= Beginning of Section =
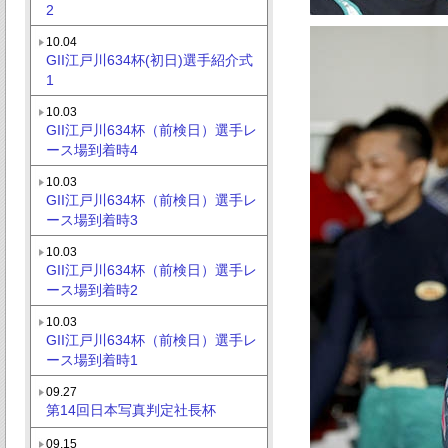
2
10.04
GII江戸川634杯(初日)選手紹介式
1
10.03
GII江戸川634杯（前検日）選手レ
ース場到着時4
10.03
GII江戸川634杯（前検日）選手レ
ース場到着時3
10.03
GII江戸川634杯（前検日）選手レ
ース場到着時2
10.03
GII江戸川634杯（前検日）選手レ
ース場到着時1
09.27
第14回日本写真判定社長杯
09.15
= End of Section =
What this task involves: Repeat every line of text from the items above without changing anything. Leave the pictures out of your answer.

Solution for this problem:
2
10.04
GII江戸川634杯(初日)選手紹介式
1
10.03
GII江戸川634杯（前検日）選手レ
ース場到着時4
10.03
GII江戸川634杯（前検日）選手レ
ース場到着時3
10.03
GII江戸川634杯（前検日）選手レ
ース場到着時2
10.03
GII江戸川634杯（前検日）選手レ
ース場到着時1
09.27
第14回日本写真判定社長杯
09.15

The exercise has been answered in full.